REQUIRED WORK
Using the word "rising" as the filter, copy each matching line from the records.

►

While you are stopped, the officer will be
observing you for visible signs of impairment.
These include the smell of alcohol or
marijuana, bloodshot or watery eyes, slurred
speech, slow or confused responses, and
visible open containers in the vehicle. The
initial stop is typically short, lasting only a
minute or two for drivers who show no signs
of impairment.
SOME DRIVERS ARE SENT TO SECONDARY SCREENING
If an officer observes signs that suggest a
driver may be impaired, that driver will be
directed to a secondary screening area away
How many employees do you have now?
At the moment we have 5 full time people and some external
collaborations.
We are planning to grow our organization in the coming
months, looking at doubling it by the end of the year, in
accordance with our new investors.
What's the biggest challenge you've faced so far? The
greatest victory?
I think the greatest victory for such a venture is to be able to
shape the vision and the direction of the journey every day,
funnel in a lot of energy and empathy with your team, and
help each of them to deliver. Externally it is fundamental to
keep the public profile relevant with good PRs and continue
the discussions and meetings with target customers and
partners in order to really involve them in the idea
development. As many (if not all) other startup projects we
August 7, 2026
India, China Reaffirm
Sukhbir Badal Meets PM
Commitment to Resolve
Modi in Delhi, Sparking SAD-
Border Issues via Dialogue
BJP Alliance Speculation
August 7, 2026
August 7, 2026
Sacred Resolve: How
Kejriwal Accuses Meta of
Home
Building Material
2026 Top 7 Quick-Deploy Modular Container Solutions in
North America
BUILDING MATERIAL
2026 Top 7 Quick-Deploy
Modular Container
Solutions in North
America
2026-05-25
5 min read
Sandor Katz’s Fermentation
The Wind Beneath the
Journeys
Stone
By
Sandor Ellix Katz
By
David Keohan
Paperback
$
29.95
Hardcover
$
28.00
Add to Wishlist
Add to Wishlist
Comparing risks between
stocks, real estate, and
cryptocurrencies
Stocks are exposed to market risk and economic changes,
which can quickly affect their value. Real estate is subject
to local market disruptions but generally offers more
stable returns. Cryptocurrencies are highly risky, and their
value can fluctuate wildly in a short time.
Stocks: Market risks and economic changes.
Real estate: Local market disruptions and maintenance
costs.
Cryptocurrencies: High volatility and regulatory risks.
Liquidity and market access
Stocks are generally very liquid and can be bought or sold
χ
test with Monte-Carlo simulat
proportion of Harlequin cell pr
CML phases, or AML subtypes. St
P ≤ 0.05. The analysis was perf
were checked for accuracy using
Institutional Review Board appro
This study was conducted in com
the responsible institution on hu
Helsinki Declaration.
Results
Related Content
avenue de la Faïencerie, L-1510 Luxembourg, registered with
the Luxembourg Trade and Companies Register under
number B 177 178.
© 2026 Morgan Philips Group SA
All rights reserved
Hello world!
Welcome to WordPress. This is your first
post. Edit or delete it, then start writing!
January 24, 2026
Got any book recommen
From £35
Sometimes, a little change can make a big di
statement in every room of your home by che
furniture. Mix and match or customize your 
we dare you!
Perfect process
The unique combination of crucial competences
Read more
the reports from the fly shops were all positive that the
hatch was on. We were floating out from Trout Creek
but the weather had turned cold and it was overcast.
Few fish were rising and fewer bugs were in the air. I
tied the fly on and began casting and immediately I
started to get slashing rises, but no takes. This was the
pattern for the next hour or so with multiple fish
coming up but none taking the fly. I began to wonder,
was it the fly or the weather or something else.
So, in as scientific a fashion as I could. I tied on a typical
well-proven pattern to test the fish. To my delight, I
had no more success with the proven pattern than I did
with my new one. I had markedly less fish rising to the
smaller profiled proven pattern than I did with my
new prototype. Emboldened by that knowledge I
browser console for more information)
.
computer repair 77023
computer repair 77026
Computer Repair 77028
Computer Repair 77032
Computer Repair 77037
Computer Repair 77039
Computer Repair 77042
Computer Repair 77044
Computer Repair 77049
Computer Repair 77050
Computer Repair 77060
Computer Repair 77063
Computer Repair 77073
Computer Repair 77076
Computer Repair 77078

◄

EXERCISE RESPONSE
Few fish were rising and fewer bugs were in the air. I
with my new one. I had markedly less fish rising to the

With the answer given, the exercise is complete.